In the chart above, a classic five-wave impulse structure can be identified, with an extended third wave. If this interpretation is correct, then this structure has already been completed, and a corrective pattern of at least three waves is now expected. Therefore, in the near term, a rise in the pair is likely—but within a correction relative to the latest trend segment. Recent wave formations do not fit well into the higher-level structure, but the situation should become clearer over time. In the short term, the euro may recover toward 1.1568 and 1.1666.
On Friday, the EUR/USD pair rose by 45 points after gaining 120 the day before. There was no significant news in either Europe or the U.S., and even the Middle East provided little new information. Therefore, the decline in demand for the euro should be viewed calmly—it is just one of many minor corrective waves frequently seen on charts.

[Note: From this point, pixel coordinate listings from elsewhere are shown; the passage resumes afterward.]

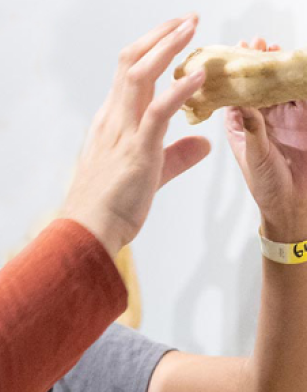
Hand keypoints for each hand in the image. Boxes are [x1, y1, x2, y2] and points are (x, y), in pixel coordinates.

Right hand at [61, 14, 211, 254]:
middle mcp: (112, 119)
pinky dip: (178, 91)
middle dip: (161, 36)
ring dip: (166, 49)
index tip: (175, 32)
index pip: (128, 73)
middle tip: (187, 18)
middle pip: (132, 62)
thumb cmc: (108, 207)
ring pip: (139, 76)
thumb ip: (176, 155)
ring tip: (191, 30)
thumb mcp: (149, 174)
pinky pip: (157, 112)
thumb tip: (202, 143)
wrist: (86, 231)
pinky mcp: (136, 150)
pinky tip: (196, 76)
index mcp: (111, 122)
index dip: (152, 47)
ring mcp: (122, 132)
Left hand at [224, 38, 306, 242]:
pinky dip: (304, 83)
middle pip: (260, 82)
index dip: (234, 72)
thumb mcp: (254, 154)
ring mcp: (286, 118)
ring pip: (284, 85)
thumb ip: (252, 128)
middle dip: (259, 62)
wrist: (293, 207)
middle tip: (258, 43)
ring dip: (281, 68)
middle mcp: (262, 117)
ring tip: (277, 49)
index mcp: (241, 123)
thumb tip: (242, 102)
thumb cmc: (266, 186)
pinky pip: (306, 97)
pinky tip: (300, 69)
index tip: (232, 54)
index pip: (236, 91)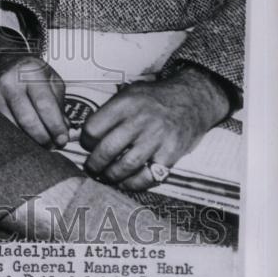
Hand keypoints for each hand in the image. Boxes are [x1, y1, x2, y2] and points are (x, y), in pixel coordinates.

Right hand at [0, 50, 68, 148]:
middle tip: (52, 146)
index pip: (44, 104)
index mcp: (30, 72)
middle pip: (27, 119)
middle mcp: (9, 81)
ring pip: (12, 127)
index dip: (55, 126)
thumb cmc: (27, 73)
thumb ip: (59, 103)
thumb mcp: (49, 79)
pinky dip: (13, 138)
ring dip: (28, 141)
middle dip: (43, 138)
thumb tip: (64, 129)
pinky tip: (22, 139)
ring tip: (39, 144)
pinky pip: (0, 128)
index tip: (62, 140)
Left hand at [81, 66, 230, 190]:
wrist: (191, 99)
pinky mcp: (171, 154)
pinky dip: (133, 184)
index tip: (87, 146)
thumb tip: (86, 135)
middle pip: (107, 150)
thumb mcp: (129, 93)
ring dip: (111, 176)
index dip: (86, 141)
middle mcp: (140, 121)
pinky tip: (125, 182)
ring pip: (125, 166)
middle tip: (91, 168)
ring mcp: (156, 139)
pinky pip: (148, 176)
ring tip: (105, 176)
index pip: (93, 128)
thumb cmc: (154, 98)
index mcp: (125, 104)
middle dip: (94, 164)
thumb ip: (109, 111)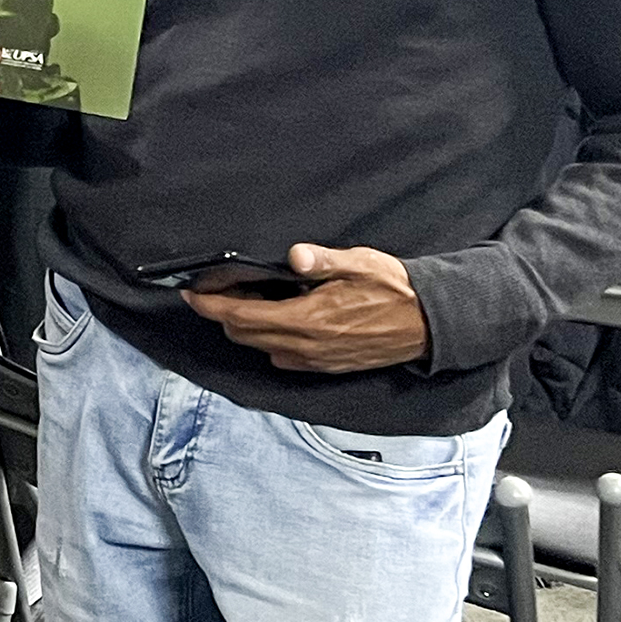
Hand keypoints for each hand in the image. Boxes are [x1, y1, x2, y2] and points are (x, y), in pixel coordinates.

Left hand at [186, 245, 431, 373]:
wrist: (430, 323)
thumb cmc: (395, 288)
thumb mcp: (360, 264)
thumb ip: (323, 261)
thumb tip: (295, 255)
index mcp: (308, 320)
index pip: (240, 317)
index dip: (209, 306)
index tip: (190, 293)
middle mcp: (305, 346)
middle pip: (243, 335)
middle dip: (223, 314)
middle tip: (220, 289)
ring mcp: (315, 360)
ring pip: (260, 347)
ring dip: (246, 327)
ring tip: (250, 300)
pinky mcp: (325, 366)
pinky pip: (282, 357)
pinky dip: (268, 339)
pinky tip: (278, 318)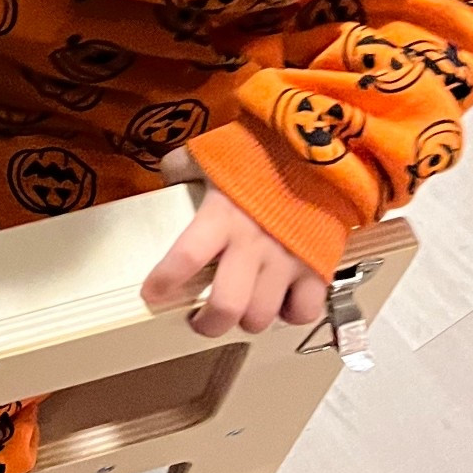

In my view, the market remains driven by geopolitics, but the news this week has slightly adjusted sentiment. Markets now expect the ECB to raise interest rates—provided inflation rises significantly in the coming months. Christine Lagarde acknowledged the possibility of tightening monetary policy, although the ECB's stance was more dovish than the Bank of England's and more hawkish than the Federal Reserve's.
If geopolitical factors move out of focus, EUR/USD may benefit from the ECB's relatively hawkish tone to build a more convincing upward corrective structure. Beyond that, forecasting becomes difficult, as geopolitical developments can change rapidly and unpredictably. If the pair declines again next week, it would suggest that monetary policy is currently far less important to the market than geopolitical developments. While traders could not ignore central bank meetings, Friday's price action did not reflect the strong signals from Wednesday and Thursday.
Thus, the current situation in the currency market is largely driven by geopolitics. Even if a solid corrective structure forms, the previous downward move was impulsive, meaning that once the correction is complete, a new downward trend phase may begin.
Based on this analysis, EUR/USD remains within an overall upward trend (as shown in the lower chart), but in the short term has begun forming a downward phase. Since the five-wave impulse structure appears complete, a rise toward 1.1568 and 1.1666 (corresponding to the 23.6% and 38.2% Fibonacci levels) can be expected over the next one to two weeks. Further movement will depend entirely on developments in the Middle East.
On a smaller timeframe, the entire upward trend is visible. The wave structure is somewhat irregular, as corrective waves differ in size—for example, the higher-degree wave 2 is smaller than the internal wave 2 within wave 3. This does occur. It is best to focus on clear and understandable structures rather than trying to strictly label every wave. A trend reversal may occur in the near future.